St. Magdalene 1982/2009 Dun Bheagan 50% Cask #2219

Lowlands region – 50%ABV – 700ml Bottle – Dun Bheagan Cask #2219 – 390 bottles – £150

I received a sample of this great lowland whisky (Thanks to dramming.com!!) quite a few months ago and held off on tasting it as I wanted to wait for the right moment.  It’s limited, for sure, but also this is whisky from a distillery that stopped producing in 1983 (I was 10 years old) so I wanted to make sure I was in tip top shape and able to taste this with out any hinderance and/or obstruction (colds, spicy dinner, etc…).

Other things of note to happen in 1983 are:

  • High ranking Nazi war criminal Klaus Barbie is arrested in Bolivia (and was convicted).
  • The Tokyo Disneyland opens.
  • The Nintendo Entertainment System goes on sale in Japan.
  • Kiss officially appeared in public without makeup for the first time on MTV.
  • U.S. President Ronald Reagan signs a bill creating a federal holiday on the third Monday of every January to honor American civil rights leader Martin Luther King Jr.
  • Again, I turned 10 (man, look at that big Jew nose!).

Whisky notes are as follows:

On the nose A fruit basket nose that Edible Arrangements only wishes they could match.

Big lemony citrus notes (imagine Ardbeg lemons without big peat).  Chocolate notes, workman’s gloves.

Sugar and vanilla smooths it out but there’s a great spicy backbone to it.

On the mouth Strange entry.  Imagine all of the above mentioned flavors in a shoddy ziplock bag.

While I’m not referring to a plasticy note to the palate, I mean that the flavors seem somehow encapsulated within a baggie or bubble (which happens to be covered by a slight salty coating).

It get increasingly hot and a warm spiciness returns.

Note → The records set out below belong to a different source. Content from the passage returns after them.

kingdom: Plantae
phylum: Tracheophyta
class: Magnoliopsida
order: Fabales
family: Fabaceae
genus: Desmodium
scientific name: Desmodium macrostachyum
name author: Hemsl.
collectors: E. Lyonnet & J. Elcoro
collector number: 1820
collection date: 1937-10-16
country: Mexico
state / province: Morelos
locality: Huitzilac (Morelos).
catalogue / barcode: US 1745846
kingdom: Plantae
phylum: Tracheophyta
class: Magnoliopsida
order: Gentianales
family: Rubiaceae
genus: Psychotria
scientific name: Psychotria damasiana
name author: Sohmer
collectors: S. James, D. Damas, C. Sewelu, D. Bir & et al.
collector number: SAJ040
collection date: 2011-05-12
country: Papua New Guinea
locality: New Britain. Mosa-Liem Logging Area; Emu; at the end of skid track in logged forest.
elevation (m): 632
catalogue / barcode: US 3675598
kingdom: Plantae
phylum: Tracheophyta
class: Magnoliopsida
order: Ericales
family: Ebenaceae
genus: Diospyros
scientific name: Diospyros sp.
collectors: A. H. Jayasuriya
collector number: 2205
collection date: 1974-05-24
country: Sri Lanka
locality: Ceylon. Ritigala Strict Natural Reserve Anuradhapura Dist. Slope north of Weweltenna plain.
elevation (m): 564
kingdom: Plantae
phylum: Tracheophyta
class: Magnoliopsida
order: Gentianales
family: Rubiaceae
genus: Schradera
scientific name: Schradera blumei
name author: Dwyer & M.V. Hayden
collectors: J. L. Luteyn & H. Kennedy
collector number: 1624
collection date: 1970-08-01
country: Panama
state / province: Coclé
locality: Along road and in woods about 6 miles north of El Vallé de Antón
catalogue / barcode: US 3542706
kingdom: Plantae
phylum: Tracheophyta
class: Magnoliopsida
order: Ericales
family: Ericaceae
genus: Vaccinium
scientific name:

A touch of water brings out some very nice chewy toffee notes to it an pops that baggie or bubble and all of those flavors I got on the nose came pouring out.

Finish Long, citrus zing, spice, nice.

In sumThe spice in this whisky runs all the way through, so even keeled.

Wonderful as an every night summer dram… if you’re Daddy Warbucks.

Not sure what to think of the initial palate entry but I’ve got a lot of respect for this whisky.

Glad I had a chance to taste it and wish I had more.